A Guide To Agave Varieties
Most of the time, mezcals come from one variety of agave mezcal plants. However, the number of mezcals from various varieties that are currently appearing on the shelves of most bars are steadily increasing. Mezcal flavors also vary to a great extent, and this is dependent on where the mezcal plant is cultivated and where the mezcal and tequila alcohol is produced.
- Agave angustifolia. Under this variety, you will find such names as bacanora, castilla, espadilla, espadin, pacifica, and Weber blue agave. The region where they can be gotten span through Sonora to Tamaulipas, and straight through to Costa Rica. There are various flavors, however, the piñas which are roasted are rich and full of squash and baking spices.
- Agave karwinskii. The names under this category include barril, bicuixe, cuixe, largo, madrecuixe, and tobasiche. The region where they are gotten from is Oaxaca in Southern Mexico. Tobasiche, cuixe, and largo grow fast and they do not produce a lot of sugars and so they usually taste bitter (like coffee). While madecruixe, barril, and bicuixe do not grow fast and they produce lots of sugar; therefore, they have flavors that taste like fruits or nuts.
- Agave Americana. Names that you can find in this category include blanco, coyote, sierra negra, and arroqueño. They are mostly grown along the coasts of the South Pacific and in mexico. They have varying flavors. Those made from small agave coyote have a deep dark color, while those made from arroqueño have a piquant to green appearance.</li>
- Agave durangensis. Names you will see in this category include blanco, cenizo, and verde. The regions where they are grown include Central and Northern Mexico, especially in states like Zacates and Durango. Due to the arid nature of the climate in these regions, the mezcals have a somewhat mineral taste.
You should know by now that tequilas are mezcals, and that is one way the two can be distinguished.
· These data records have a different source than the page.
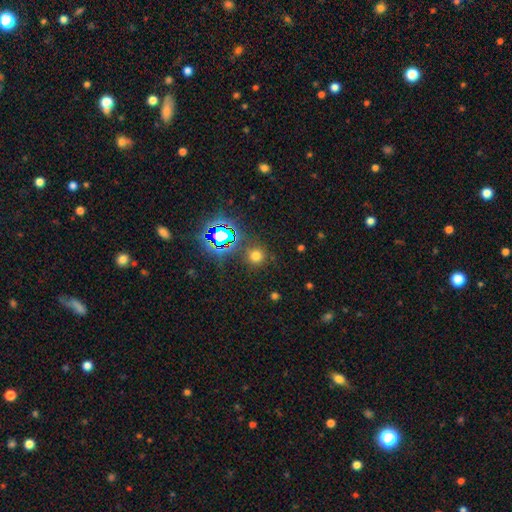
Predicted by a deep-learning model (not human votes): Smooth or featured? smooth (63%)
How rounded? round (92%)
Merging? none (83%)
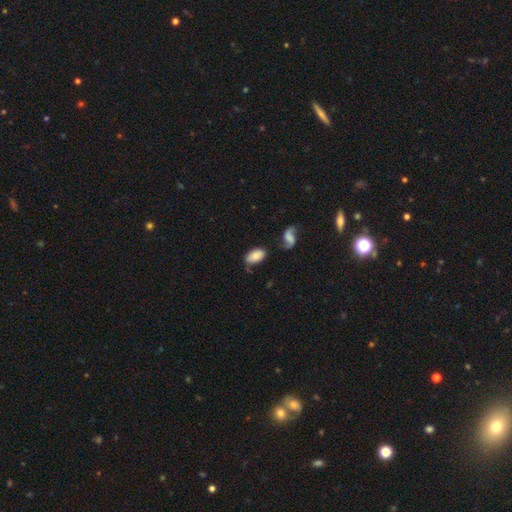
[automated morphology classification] smooth_or_featured: smooth (p=0.79) [alt: featured or disk p=0.13]
how_rounded: in between (p=0.93) [alt: round p=0.05]
merging: none (p=0.60) [alt: minor disturbance p=0.23]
However, the most effective way to know the difference between mezcal alcohol and tequila is in the process of production and the areas wherein they are produced.
I hope this article was helpful to you. If you want to replenish your bar with interesting drinks, do not pass by our best alcohol reviews. Enjoy yourself now!
What does mezcal taste like?
Although it seems to have a charred taste, note that the taste comes from the production process. A lot of mezcals have a mineral, fruity, or floral taste, and this is dependent on the agave used to make it.
Is mezcal stronger than tequila?
Mezcal is not necessarily stronger than agave. Both mezcal and tequila fall in the range of 38 to 55 percent alcohol by volume (ABV). A particular mezcal can be stronger than a particular tequila and vice versa.
Where does agave come from?
Agave comes from the agave plant, which is only grown in the dry regions of Mexico. They come primarily from two species – salmiana and blue. Blue agave is what is used to make tequila.